_PROBLEM TO SOLVE_
Nothing but an exact repetition of the entries should appear in the answer.
──────────
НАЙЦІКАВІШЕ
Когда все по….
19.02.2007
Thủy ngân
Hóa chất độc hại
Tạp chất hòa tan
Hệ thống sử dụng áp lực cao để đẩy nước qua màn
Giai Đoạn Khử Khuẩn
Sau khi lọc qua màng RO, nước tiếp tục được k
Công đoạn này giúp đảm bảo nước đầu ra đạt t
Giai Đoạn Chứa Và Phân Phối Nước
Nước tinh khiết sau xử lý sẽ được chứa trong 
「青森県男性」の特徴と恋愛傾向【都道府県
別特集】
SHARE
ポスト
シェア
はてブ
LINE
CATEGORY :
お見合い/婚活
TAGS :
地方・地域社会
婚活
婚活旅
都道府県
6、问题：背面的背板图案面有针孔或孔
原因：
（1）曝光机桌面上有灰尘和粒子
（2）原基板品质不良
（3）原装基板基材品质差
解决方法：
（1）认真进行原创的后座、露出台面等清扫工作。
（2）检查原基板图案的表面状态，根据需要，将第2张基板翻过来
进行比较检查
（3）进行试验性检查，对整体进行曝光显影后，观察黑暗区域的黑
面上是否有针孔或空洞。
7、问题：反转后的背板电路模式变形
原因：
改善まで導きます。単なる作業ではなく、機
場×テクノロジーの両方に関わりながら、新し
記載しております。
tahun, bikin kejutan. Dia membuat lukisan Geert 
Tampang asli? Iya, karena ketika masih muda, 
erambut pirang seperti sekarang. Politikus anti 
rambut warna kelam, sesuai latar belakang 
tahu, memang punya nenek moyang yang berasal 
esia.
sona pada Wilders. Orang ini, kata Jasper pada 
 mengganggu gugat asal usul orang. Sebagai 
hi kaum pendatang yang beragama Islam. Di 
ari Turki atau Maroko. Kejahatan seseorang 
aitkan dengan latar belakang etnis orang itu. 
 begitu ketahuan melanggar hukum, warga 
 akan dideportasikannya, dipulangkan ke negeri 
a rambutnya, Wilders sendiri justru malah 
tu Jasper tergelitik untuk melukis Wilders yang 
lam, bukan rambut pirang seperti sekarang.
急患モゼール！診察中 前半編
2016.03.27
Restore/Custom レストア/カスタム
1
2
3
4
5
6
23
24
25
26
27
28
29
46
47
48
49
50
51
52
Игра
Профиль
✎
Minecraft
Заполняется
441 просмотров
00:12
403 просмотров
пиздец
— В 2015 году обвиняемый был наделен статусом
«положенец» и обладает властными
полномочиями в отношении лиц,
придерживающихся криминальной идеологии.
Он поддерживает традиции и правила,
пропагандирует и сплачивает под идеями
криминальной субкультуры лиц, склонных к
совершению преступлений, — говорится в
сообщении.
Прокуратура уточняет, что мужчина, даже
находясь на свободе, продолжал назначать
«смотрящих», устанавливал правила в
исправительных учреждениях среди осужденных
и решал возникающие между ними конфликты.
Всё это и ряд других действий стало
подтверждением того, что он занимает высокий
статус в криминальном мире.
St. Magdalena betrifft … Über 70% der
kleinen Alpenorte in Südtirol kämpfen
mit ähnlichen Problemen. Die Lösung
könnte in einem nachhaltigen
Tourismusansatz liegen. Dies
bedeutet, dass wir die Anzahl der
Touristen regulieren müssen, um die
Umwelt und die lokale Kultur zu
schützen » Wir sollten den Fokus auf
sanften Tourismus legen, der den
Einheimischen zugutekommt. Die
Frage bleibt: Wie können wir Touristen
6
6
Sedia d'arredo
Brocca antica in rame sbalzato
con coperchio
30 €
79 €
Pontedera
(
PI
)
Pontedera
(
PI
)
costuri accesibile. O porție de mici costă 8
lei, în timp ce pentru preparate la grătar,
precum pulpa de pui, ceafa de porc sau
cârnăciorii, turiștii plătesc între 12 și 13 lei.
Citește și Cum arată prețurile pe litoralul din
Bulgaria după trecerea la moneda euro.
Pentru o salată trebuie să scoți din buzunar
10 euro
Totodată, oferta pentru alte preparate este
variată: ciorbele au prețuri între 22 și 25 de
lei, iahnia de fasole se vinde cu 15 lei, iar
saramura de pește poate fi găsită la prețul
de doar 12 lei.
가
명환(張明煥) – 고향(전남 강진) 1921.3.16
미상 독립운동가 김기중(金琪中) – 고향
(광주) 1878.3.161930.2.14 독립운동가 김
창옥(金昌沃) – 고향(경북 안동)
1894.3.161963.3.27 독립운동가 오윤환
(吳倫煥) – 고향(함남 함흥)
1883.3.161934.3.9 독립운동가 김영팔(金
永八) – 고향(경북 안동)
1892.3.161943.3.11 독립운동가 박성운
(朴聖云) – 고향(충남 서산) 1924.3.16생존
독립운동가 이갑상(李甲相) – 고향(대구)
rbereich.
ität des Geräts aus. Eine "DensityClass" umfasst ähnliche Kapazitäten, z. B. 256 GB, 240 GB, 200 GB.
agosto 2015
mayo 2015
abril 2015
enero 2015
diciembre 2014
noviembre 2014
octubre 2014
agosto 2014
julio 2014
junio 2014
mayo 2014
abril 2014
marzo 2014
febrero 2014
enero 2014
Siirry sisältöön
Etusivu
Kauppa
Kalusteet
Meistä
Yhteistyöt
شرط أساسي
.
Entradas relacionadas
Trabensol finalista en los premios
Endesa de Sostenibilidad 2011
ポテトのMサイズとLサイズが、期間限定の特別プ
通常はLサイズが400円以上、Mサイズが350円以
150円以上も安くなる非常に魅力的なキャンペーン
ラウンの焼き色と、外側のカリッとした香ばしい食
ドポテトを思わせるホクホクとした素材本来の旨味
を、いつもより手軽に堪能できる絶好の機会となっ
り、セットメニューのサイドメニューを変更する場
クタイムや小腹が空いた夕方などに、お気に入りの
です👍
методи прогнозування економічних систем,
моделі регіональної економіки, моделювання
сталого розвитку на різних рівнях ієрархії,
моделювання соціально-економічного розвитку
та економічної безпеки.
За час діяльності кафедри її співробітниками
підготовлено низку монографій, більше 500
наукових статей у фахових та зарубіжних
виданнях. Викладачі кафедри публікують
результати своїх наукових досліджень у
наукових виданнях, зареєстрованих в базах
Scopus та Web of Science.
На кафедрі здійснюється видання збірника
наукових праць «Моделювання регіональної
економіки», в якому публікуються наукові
──────────
_OUTPUT FOR THIS EXERCISE_
НАЙЦІКАВІШЕ
Когда все по….
19.02.2007
Thủy ngân
Hóa chất độc hại
Tạp chất hòa tan
Hệ thống sử dụng áp lực cao để đẩy nước qua màn
Giai Đoạn Khử Khuẩn
Sau khi lọc qua màng RO, nước tiếp tục được k
Công đoạn này giúp đảm bảo nước đầu ra đạt t
Giai Đoạn Chứa Và Phân Phối Nước
Nước tinh khiết sau xử lý sẽ được chứa trong 
「青森県男性」の特徴と恋愛傾向【都道府県
別特集】
SHARE
ポスト
シェア
はてブ
LINE
CATEGORY :
お見合い/婚活
TAGS :
地方・地域社会
婚活
婚活旅
都道府県
6、问题：背面的背板图案面有针孔或孔
原因：
（1）曝光机桌面上有灰尘和粒子
（2）原基板品质不良
（3）原装基板基材品质差
解决方法：
（1）认真进行原创的后座、露出台面等清扫工作。
（2）检查原基板图案的表面状态，根据需要，将第2张基板翻过来
进行比较检查
（3）进行试验性检查，对整体进行曝光显影后，观察黑暗区域的黑
面上是否有针孔或空洞。
7、问题：反转后的背板电路模式变形
原因：
改善まで導きます。単なる作業ではなく、機
場×テクノロジーの両方に関わりながら、新し
記載しております。
tahun, bikin kejutan. Dia membuat lukisan Geert 
Tampang asli? Iya, karena ketika masih muda, 
erambut pirang seperti sekarang. Politikus anti 
rambut warna kelam, sesuai latar belakang 
tahu, memang punya nenek moyang yang berasal 
esia.
sona pada Wilders. Orang ini, kata Jasper pada 
 mengganggu gugat asal usul orang. Sebagai 
hi kaum pendatang yang beragama Islam. Di 
ari Turki atau Maroko. Kejahatan seseorang 
aitkan dengan latar belakang etnis orang itu. 
 begitu ketahuan melanggar hukum, warga 
 akan dideportasikannya, dipulangkan ke negeri 
a rambutnya, Wilders sendiri justru malah 
tu Jasper tergelitik untuk melukis Wilders yang 
lam, bukan rambut pirang seperti sekarang.
急患モゼール！診察中 前半編
2016.03.27
Restore/Custom レストア/カスタム
1
2
3
4
5
6
23
24
25
26
27
28
29
46
47
48
49
50
51
52
Игра
Профиль
✎
Minecraft
Заполняется
441 просмотров
00:12
403 просмотров
пиздец
— В 2015 году обвиняемый был наделен статусом
«положенец» и обладает властными
полномочиями в отношении лиц,
придерживающихся криминальной идеологии.
Он поддерживает традиции и правила,
пропагандирует и сплачивает под идеями
криминальной субкультуры лиц, склонных к
совершению преступлений, — говорится в
сообщении.
Прокуратура уточняет, что мужчина, даже
находясь на свободе, продолжал назначать
«смотрящих», устанавливал правила в
исправительных учреждениях среди осужденных
и решал возникающие между ними конфликты.
Всё это и ряд других действий стало
подтверждением того, что он занимает высокий
статус в криминальном мире.
St. Magdalena betrifft … Über 70% der
kleinen Alpenorte in Südtirol kämpfen
mit ähnlichen Problemen. Die Lösung
könnte in einem nachhaltigen
Tourismusansatz liegen. Dies
bedeutet, dass wir die Anzahl der
Touristen regulieren müssen, um die
Umwelt und die lokale Kultur zu
schützen » Wir sollten den Fokus auf
sanften Tourismus legen, der den
Einheimischen zugutekommt. Die
Frage bleibt: Wie können wir Touristen
6
6
Sedia d'arredo
Brocca antica in rame sbalzato
con coperchio
30 €
79 €
Pontedera
(
PI
)
Pontedera
(
PI
)
costuri accesibile. O porție de mici costă 8
lei, în timp ce pentru preparate la grătar,
precum pulpa de pui, ceafa de porc sau
cârnăciorii, turiștii plătesc între 12 și 13 lei.
Citește și Cum arată prețurile pe litoralul din
Bulgaria după trecerea la moneda euro.
Pentru o salată trebuie să scoți din buzunar
10 euro
Totodată, oferta pentru alte preparate este
variată: ciorbele au prețuri între 22 și 25 de
lei, iahnia de fasole se vinde cu 15 lei, iar
saramura de pește poate fi găsită la prețul
de doar 12 lei.
가
명환(張明煥) – 고향(전남 강진) 1921.3.16
미상 독립운동가 김기중(金琪中) – 고향
(광주) 1878.3.161930.2.14 독립운동가 김
창옥(金昌沃) – 고향(경북 안동)
1894.3.161963.3.27 독립운동가 오윤환
(吳倫煥) – 고향(함남 함흥)
1883.3.161934.3.9 독립운동가 김영팔(金
永八) – 고향(경북 안동)
1892.3.161943.3.11 독립운동가 박성운
(朴聖云) – 고향(충남 서산) 1924.3.16생존
독립운동가 이갑상(李甲相) – 고향(대구)
rbereich.
ität des Geräts aus. Eine "DensityClass" umfasst ähnliche Kapazitäten, z. B. 256 GB, 240 GB, 200 GB.
agosto 2015
mayo 2015
abril 2015
enero 2015
diciembre 2014
noviembre 2014
octubre 2014
agosto 2014
julio 2014
junio 2014
mayo 2014
abril 2014
marzo 2014
febrero 2014
enero 2014
Siirry sisältöön
Etusivu
Kauppa
Kalusteet
Meistä
Yhteistyöt
شرط أساسي
.
Entradas relacionadas
Trabensol finalista en los premios
Endesa de Sostenibilidad 2011
ポテトのMサイズとLサイズが、期間限定の特別プ
通常はLサイズが400円以上、Mサイズが350円以
150円以上も安くなる非常に魅力的なキャンペーン
ラウンの焼き色と、外側のカリッとした香ばしい食
ドポテトを思わせるホクホクとした素材本来の旨味
を、いつもより手軽に堪能できる絶好の機会となっ
り、セットメニューのサイドメニューを変更する場
クタイムや小腹が空いた夕方などに、お気に入りの
です👍
методи прогнозування економічних систем,
моделі регіональної економіки, моделювання
сталого розвитку на різних рівнях ієрархії,
моделювання соціально-економічного розвитку
та економічної безпеки.
За час діяльності кафедри її співробітниками
підготовлено низку монографій, більше 500
наукових статей у фахових та зарубіжних
виданнях. Викладачі кафедри публікують
результати своїх наукових досліджень у
наукових виданнях, зареєстрованих в базах
Scopus та Web of Science.
На кафедрі здійснюється видання збірника
наукових праць «Моделювання регіональної
економіки», в якому публікуються наукові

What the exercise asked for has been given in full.